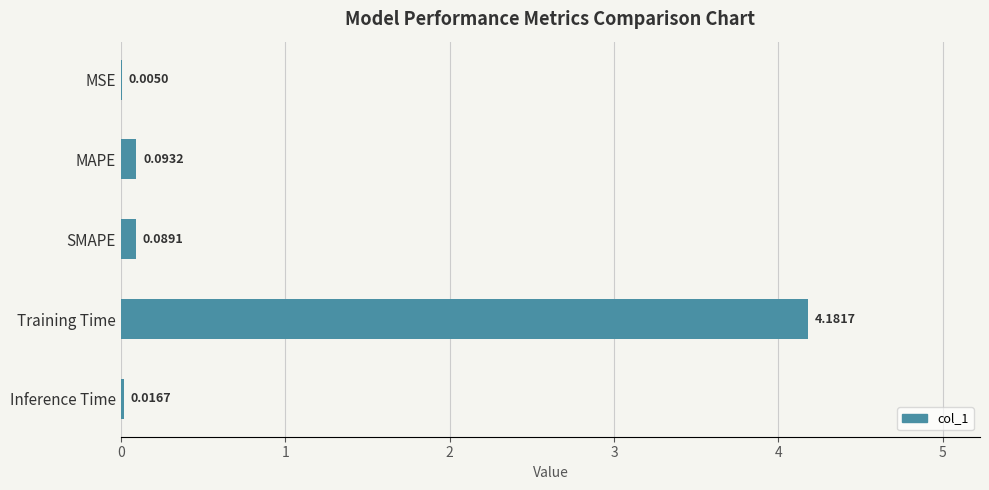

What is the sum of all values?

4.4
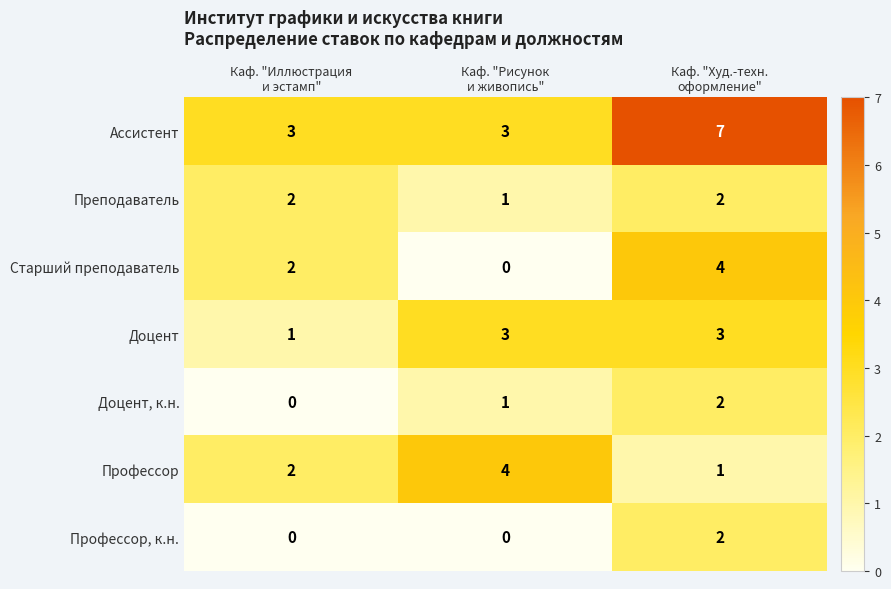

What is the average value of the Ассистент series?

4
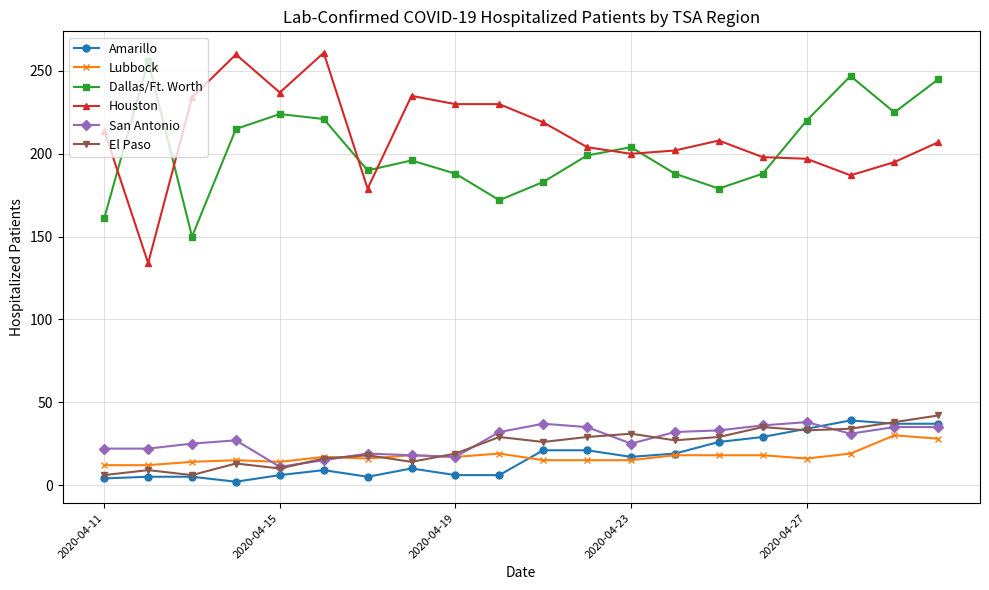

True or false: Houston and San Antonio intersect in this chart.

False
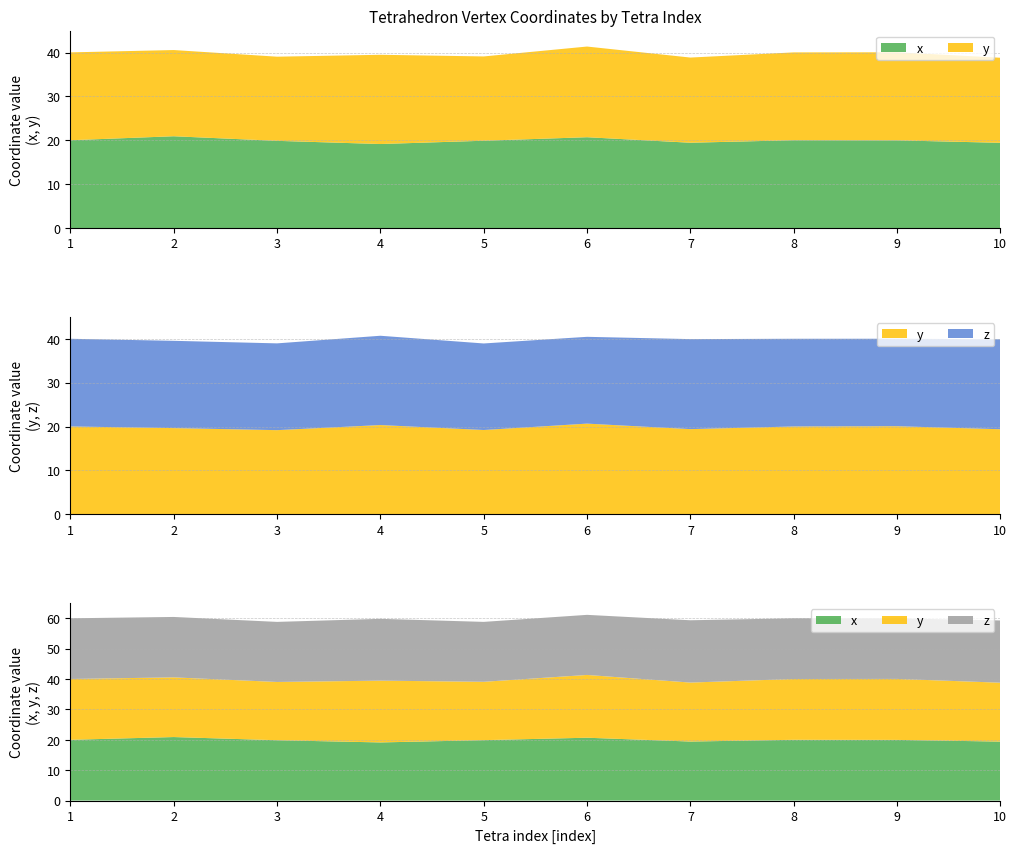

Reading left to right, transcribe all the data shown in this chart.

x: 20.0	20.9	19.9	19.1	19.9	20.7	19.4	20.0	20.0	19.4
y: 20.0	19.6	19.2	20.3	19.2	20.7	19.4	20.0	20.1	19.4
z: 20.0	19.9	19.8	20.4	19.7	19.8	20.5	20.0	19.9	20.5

------------------------------------

# WHAT IS EXPECTED:
Reproduce the listing above verbatim, omitting the pictures from your answer.

# RESULT BELOW:
What is the sum of all values?

4.4

What is the average value of the Ассистент series?

4

True or false: Houston and San Antonio intersect in this chart.

False

Reading left to right, transcribe all the data shown in this chart.

x: 20.0	20.9	19.9	19.1	19.9	20.7	19.4	20.0	20.0	19.4
y: 20.0	19.6	19.2	20.3	19.2	20.7	19.4	20.0	20.1	19.4
z: 20.0	19.9	19.8	20.4	19.7	19.8	20.5	20.0	19.9	20.5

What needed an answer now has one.